So leave 6k in his traditional ira and convert my traditional ira 6k to a Roth? Or convert his whole traditional ira? Or just leave both of ours in a traditional IRA?
Here is the part I think I definitely messed up the more I looked...wealthfront has our checking account linked to our wealthfront account so when I funded each of our traditional IRAS I did it through our checking account...my brother thinks that I just double taxed myself by not reaching out to my husband's employer and doing it through his work with pretaxed money? If that's true (is it?) then how do I fix this? Looked it up and do I just make sure I file a form 8606 this year to show that it was after taxed money? Did I totally screw up??!!! I thought the whole thing was that his employer didn't help with retirements/investments... this is easy for ya'll but not for me and I so appreciate the help.
Why is a 401k so much better than a traditional IRA?
Also, the 85k in his traditional ira came from when we wanted all of our money in one place so we transferred all his 403bs from various places into the wealthfront traditional ira so that we could see all of our money...did we mess up there as well? Should we just have kept the 403bs in those random places?
Wondering how many mistakes we've already made........
Comment
-
Yes it seems that with wealthfront if we put 6k into my husbands who already has money in his traditional...that our only option is to convert the WHOLE thing...but since I just opened one for the first time I can just convert my 6k.
So leave 6k in his traditional ira and convert my traditional ira 6k to a Roth? Or convert his whole traditional ira? Or just leave both of ours in a traditional IRA?
Here is the part I think I definitely messed up the more I looked...wealthfront has our checking account linked to our wealthfront account so when I funded each of our traditional IRAS I did it through our checking account...my brother thinks that I just double taxed myself by not reaching out to my husband's employer and doing it through his work with pretaxed money? If that's true (is it?) then how do I fix this? Looked it up and do I just make sure I file a form 8606 this year to show that it was after taxed money? Did I totally screw up??!!! I thought the whole thing was that his employer didn't help with retirements/investments... this is easy for ya'll but not for me and I so appreciate the help.
Why is a 401k so much better than a traditional IRA?
Also, the 85k in his traditional ira came from when we wanted all of our money in one place so we transferred all his 403bs from various places into the wealthfront traditional ira so that we could see all of our money...did we mess up there as well? Should we just have kept the 403bs in those random places?
Wondering how many mistakes we've already made........

◆ Task list:
(a) In the forum post about IRAs, where did the 85k in the husband's traditional IRA come from?
(b) Write a continuation of the forum post about IRAs, picking up after its final sentence.

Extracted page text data
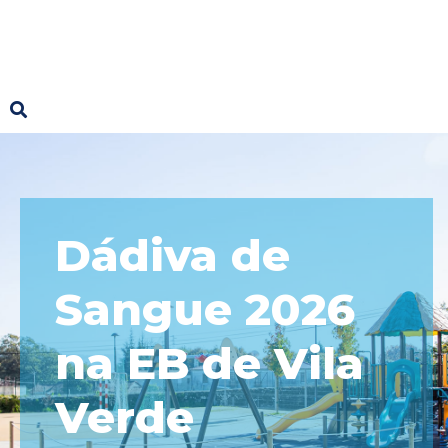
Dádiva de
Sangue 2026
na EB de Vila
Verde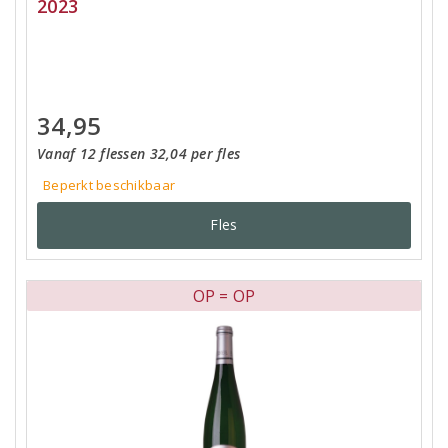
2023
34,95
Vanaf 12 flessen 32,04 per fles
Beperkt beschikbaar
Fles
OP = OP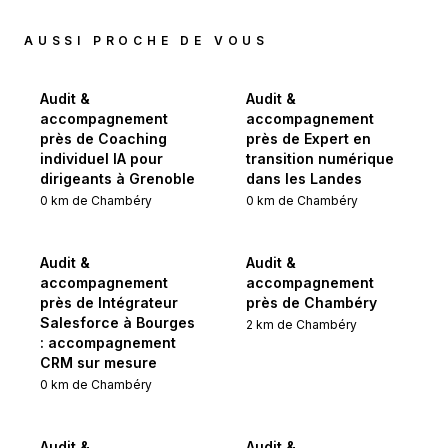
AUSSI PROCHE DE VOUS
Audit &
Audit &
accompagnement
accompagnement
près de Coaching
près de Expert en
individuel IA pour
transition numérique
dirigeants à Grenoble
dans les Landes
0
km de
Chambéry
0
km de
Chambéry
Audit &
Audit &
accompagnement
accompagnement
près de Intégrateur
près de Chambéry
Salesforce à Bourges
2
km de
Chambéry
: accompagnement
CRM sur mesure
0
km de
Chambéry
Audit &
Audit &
==
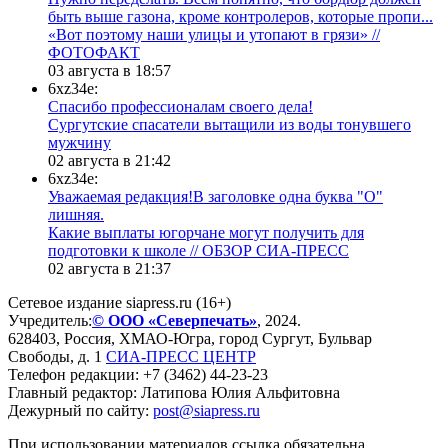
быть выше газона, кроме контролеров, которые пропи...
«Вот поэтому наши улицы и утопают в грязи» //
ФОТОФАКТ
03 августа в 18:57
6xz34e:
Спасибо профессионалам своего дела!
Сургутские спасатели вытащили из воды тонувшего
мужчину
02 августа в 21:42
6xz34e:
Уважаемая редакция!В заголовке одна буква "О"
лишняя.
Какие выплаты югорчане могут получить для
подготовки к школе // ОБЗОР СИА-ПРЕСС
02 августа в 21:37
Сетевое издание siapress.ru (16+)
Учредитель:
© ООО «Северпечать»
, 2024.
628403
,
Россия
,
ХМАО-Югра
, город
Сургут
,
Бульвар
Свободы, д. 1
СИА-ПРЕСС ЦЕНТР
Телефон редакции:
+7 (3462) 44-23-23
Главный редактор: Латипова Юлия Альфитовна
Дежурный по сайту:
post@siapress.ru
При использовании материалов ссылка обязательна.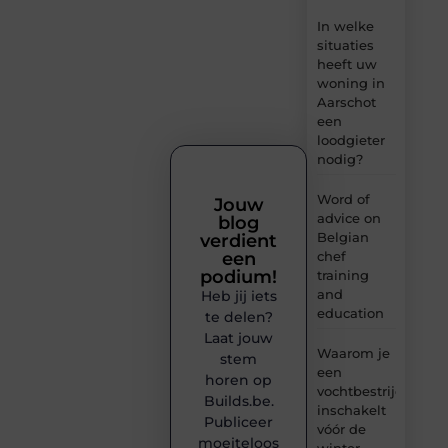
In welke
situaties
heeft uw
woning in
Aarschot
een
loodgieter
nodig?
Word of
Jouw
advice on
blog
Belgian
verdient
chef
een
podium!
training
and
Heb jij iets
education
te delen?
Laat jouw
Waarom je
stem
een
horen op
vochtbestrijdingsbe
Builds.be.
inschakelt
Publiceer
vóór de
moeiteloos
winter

◆ Answers by item number:
(a) It came from transferring all of his 403bs from various places into the Wealthfront traditional IRA.

(b)
Your brother is flat wrong. None of what he told you is correct. You claim the deduction on line 19 of your 1040 using schedule 1. If you convert your traditional IRA, then you'll need to file form 8606 for you as well. It's only a mistake if you don't file the correct paperwork to take the deduction AND don't file 8606 to create a basis for your nondeductible contribution and pay taxes on the conversion.
A 401k has much higher limits than an IRA. Most docs have 401ks that allow them to contribute $19,500 each year and then be able to do a backdoor Roth. When you have access to a 401k through your employer, your traditional IRA deductibility becomes quite limited. But at physician income levels, we can't directly contribute to a Roth IRA. So we make nondeductible traditional IRA contributions and immediately convert to a Roth IRA and file form 8606 to show our basis of $6k so there's no tax on the conversion.
No, I don't think it was a mistake to move the 403b money to an IRA. Hopefully, your husband's practice starts a 401k that allows incoming rollovers. Most do, but not a requirement.
Or your husband could get a side gig, open a 401k to allow for larger deductible contributions and a rollover of his IRA money, and you two would then be doing backdoor Roths. Clear as mud?Comment
-
Everything is fine. I'd leave his in his IRA to get the deduction in your presumably high tax bracket. I would not convert his whole IRA. If he continues to not have a retirement account, then continue doing this. You could leave yours in a traditional account, but if he ever gets access to a retirement account at work, you won't be able to deduct your IRA contribution and won't be able to do backdoor Roth contributions without converting and paying taxes on your prior deductible traditional IRA contributions and the growth.
Your brother is flat wrong. None of what he told you is correct. You claim the deduction on line 19 of your 1040 using schedule 1. If you convert your traditional IRA, then you'll need to file form 8606 for you as well. It's only a mistake if you don't file the correct paperwork to take the deduction AND don't file 8606 to create a basis for your nondeductible contribution and pay taxes on the conversion.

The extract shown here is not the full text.